- _EXCERPT PROVIDED_:
Coloring

June 28, 2022

Feathered Skeletons

Filed under: Uncategorized — unrealnature @ 5:41 am

“… the metabolic equivalent would be to run 4-minute miles for 80 hours …”

This is from Ornithology, Third Edition by Frank B. Gill (2007):

… Every fall, vast numbers of migrants leave coastal New England and Canada, heading southeast over the Atlantic Ocean. The capacity for such flights by larger, faster shorebirds such as the American Golden Plover has been known for many years. Radar studies now reveal similar efforts by millions of small land birds.

[line break added] As many as 12 million birds pass over Cape Cod in one night, embarking on a nonstop journey of 80 to 90 hours. Wave after wave of the migrants, such as the Blackpoll Warbler, pass Bermuda. Farther on, they encounter strong trade winds from the northeast. The migrants then fly with the wind southwest toward the northern coast of South America.

Tim and Janet Williams put this feat in perspective: “The trip … requires a degree of exertion not matched by any other vertebrate. For a man, the metabolic equivalent would be to run 4-minute miles for 80 hours …. If a Blackpoll Warbler burned gasoline for fuel instead of its reserves of body fat, it could boast of getting 720,000 miles to the gallon!”

Evidence of the strenuous nature of the trip can be seen in the exhausted condition of birds that stop at Curaçao, short of their destination, when flight conditions have been poor. Little more than feathered skeletons, they have depleted their fat reserves, metabolized much of their protein, and drained the remnants of this precious body water.

- _RECORDS SUPPLIED_:
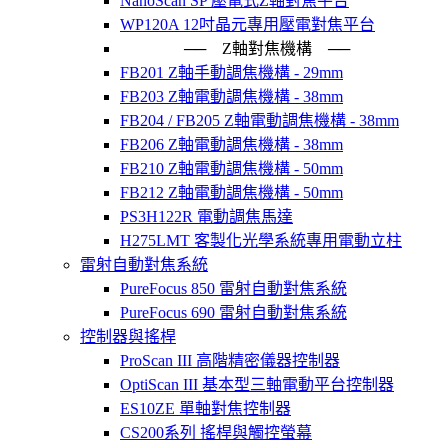
NanoScan SP 壓電式Z軸對焦平台
WP120A 12吋晶元專用壓電對焦平台
── Z軸對焦機構 ──
FB201 Z軸手動調焦機構 - 29mm
FB203 Z軸電動調焦機構 - 38mm
FB204 / FB205 Z軸電動調焦機構 - 38mm
FB206 Z軸電動調焦機構 - 38mm
FB210 Z軸電動調焦機構 - 50mm
FB212 Z軸電動調焦機構 - 50mm
PS3H122R 電動調焦馬達
H275LMT 客製化光學系統專用電動立柱
雷射自動對焦系統
PureFocus 850 雷射自動對焦系統
PureFocus 690 雷射自動對焦系統
控制器與搖桿
ProScan III 高階精密儀器控制器
OptiScan III 基本型三軸電動平台控制器
ES10ZE 單軸對焦控制器
CS200系列 搖桿與觸控螢幕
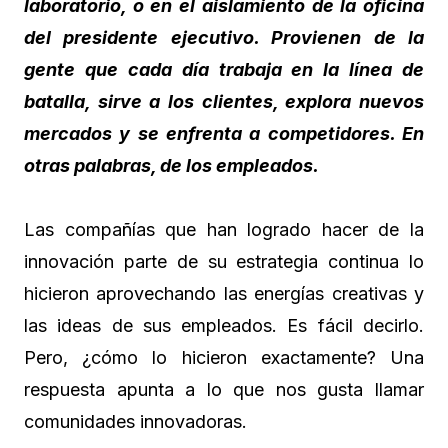
laboratorio, o en el aislamiento de la oficina
del presidente ejecutivo. Provienen de la
gente que cada día trabaja en la línea de
batalla, sirve a los clientes, explora nuevos
mercados y se enfrenta a competidores. En
otras palabras, de los empleados.
Las compañías que han logrado hacer de la
innovación parte de su estrategia continua lo
hicieron aprovechando las energías creativas y
las ideas de sus empleados. Es fácil decirlo.
Pero, ¿cómo lo hicieron exactamente? Una
respuesta apunta a lo que nos gusta llamar
comunidades innovadoras.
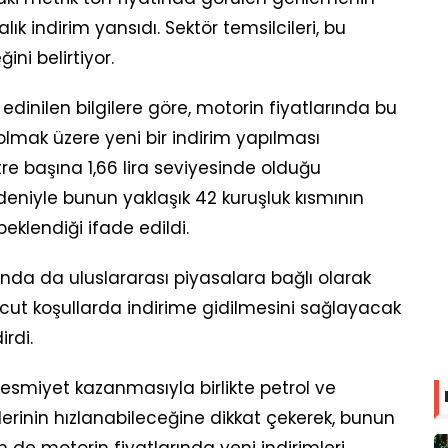
k indirim yansıdı. Sektör temsilcileri, bu
ni belirtiyor.
edinilen bilgilere göre, motorin fiyatlarında bu
olmak üzere yeni bir indirim yapılması
tre başına 1,66 lira seviyesinde olduğu
nedeniyle bunun yaklaşık 42 kuruşluk kısmının
klendiği ifade edildi.
arında da uluslararası piyasalara bağlı olarak
ut koşullarda indirime gidilmesini sağlayacak
rdi.
resmiyet kazanmasıyla birlikte petrol ve
lerinin hızlanabileceğine dikkat çekerek, bunun
de motorin fiyatlarında yeni indirimleri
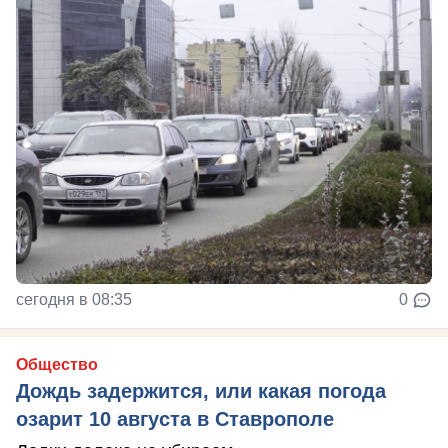
сегодня в 08:35
0
Общество
Дождь задержится, или какая погода
озарит 10 августа в Ставрополе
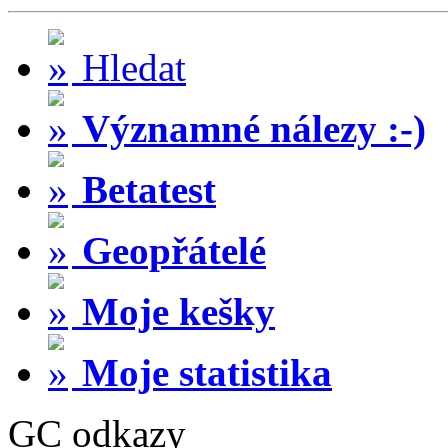
Hledat
Významné nálezy :-)
Betatest
Geopřátelé
Moje kešky
Moje statistika
GC odkazy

- _INSTRUCTIONS_:
#1 Decide whether each statement agrees with the Feathered Skeletons post. Answer yes or no for each, and quote the deciding words of the post.
(a) Up to 12 million birds may cross over Cape Cod in a single night.
(b) After meeting the trade winds, the migrants fly northeast toward Bermuda.
(c) Exhausted birds that stop at Curaçao have used up their fat reserves.
#2 Output the part of the Feathered Skeletons post from "[line break added]" up to and including "of South America.", without any changes.
Nothing in the records is needed here.

- _YOUR WRITTEN ANSWERS_:
#1
(a) Yes: "As many as 12 million birds pass over Cape Cod in one night"
(b) No: "The migrants then fly with the wind southwest toward the northern coast of South America."
(c) Yes: "they have depleted their fat reserves"

#2
[line break added] As many as 12 million birds pass over Cape Cod in one night, embarking on a nonstop journey of 80 to 90 hours. Wave after wave of the migrants, such as the Blackpoll Warbler, pass Bermuda. Farther on, they encounter strong trade winds from the northeast. The migrants then fly with the wind southwest toward the northern coast of South America.